Gabriel Nadeau-Dubois, L’Itinéraire, Montréal, le 15 août 2013
Lorsque j'ai appris ce qui s'était produit à Lac-Mégantic le 6 juillet dernier. J’étais à Fort McMurray en Alberta, centre névralgique du plus grand projet industriel au monde: les sables bitumineux. Vue de là. La tragédie du 6 juillet prenait une signification claire: qu’il soit conventionnel ou non, transporté par train, camion, bateau ou pipeline, le pétrole tue.
De retour au Québec, je suis frappé par le discours totalement inverse des partisans des pipelines. Certains éditorialistes affirment en toute candeur que les événements viennent plaider en faveur des projets de pipelines actuellement à l’étude. Il s’agit une pente bien glissante. Soyons clairs: les pipelines ne sont pas moins dangereux que les trains. Un rapport de l'Agence internationale de l’énergie rappelait récemment qu’ils ont déversé trois fois plus de pétrole dans les huit dernières années que les wagons-citernes. Plus de pipelines, ce n'est pas moins de fuites, ce n'est pas moins de pétrole sur notre territoire.
Il faut prendre la mesure de l’opportunisme dont font actuellement preuve les avocats des pipelines. La tragédie de Lac-Mégantic est une occasion trop belle pour qu'ils la laissent passer. Or, les projets de pipelines dont il est actuellement question précèdent de beaucoup cet événement et sont fondamentalement motivés par des intérêts passablement moins nobles que la protection de l'environnement et des communautés vivant en bordure des chemins de fer.
Derrières les tuyaux, les sables
Les pétrolières albertaines veulent doubler leur production d'ici 2020 et la tripler d'ici 2030. Pour ce faire elles doivent impérativement augmenter leur capacité de transport. On ne transporte pas cinq millions de barils de pétrole lourd par jour avec un baluchon. Les Britanno-Colombiens ont récemment bloqué – pour le moment – le controversé projet Northern Gateway, et Barack Obama ne cesse de repousser son approbation de Keystone XL. Il ne reste donc plus que l'Est : TransCanada et Enbridge font les yeux doux au gouvernement québécois afin d'être autorisés à faire transiter 850 000 barils de pétrole par jour à travers la Belle Province.
Il n'y a pas de pétrole propre, mais il y en a du plus sale que les autres. Celui que l'on fabrique autour de Fort McMurray est le pire. La production de ce pétrole extrême émet entre 3 et 5 fois plus de gaz à effet de serre que le pétrole «conventionnel» que nous consommons à l'heure actuelle. Chaque jour les installations pétrolières albertaines émettent en gaz à effet de serre l'équivalent de 15 millions de voitures. Collectivement, nous ne pouvons-nous permettre d'encourager l’expansion d'une telle catastrophe écologique et sociale en permettant le passage de ces pipelines.

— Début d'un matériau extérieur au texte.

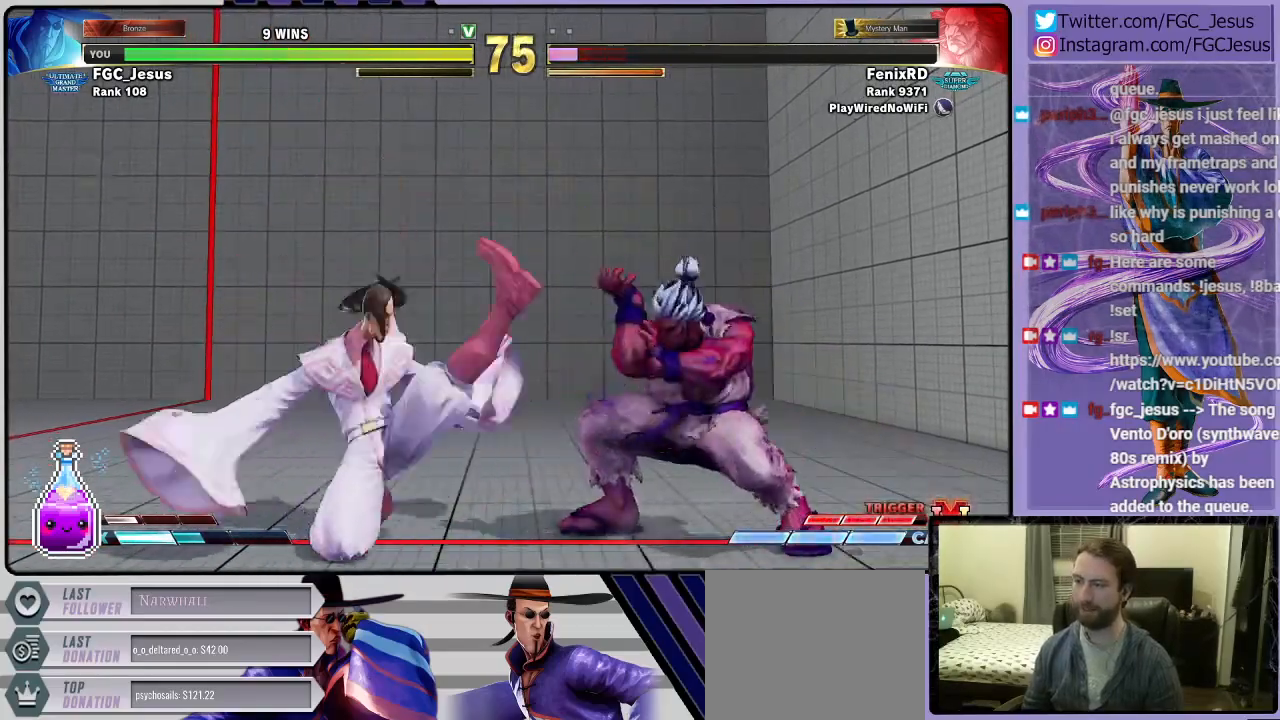
Gameplay with a controller (PlayStation layout); each line is a JSON object with the inputs held at the frame after it. "events" lists button and stick changes between this image and that frame as [ms after this image, input, new state], when the widget could be followed in between.
{"buttons": ["TRIANGLE", "DPAD_LEFT"], "left_stick": "center", "right_stick": "center", "events": [[234, "CIRCLE", "up"], [234, "DPAD_DOWN", "up"], [500, "TRIANGLE", "down"]]}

Rendons-nous à l'évidence : il n'y a pas d'avenir dans le pétrole. Sortons-en. Cela ne se fera pas facilement et surtout, cela ne se fera pas du jour au lendemain. Mais il faut commencer, maintenant. Par ailleurs, le Québec est probablement moins désarmé que l’on ne le croit pour faire face à ce défi. Nous avons des institutions politiques et économiques puissantes : la Caisse de dépôt et de placement en est une, Hydro-Québec en est une autre. Servons-nous en. «Ce n'est pas parce que les choses sont difficiles que nous n'osons pas, mais parce que nous n'osons pas qu'elles sont difficiles», disait un célèbre tragique latin. Et si on osait?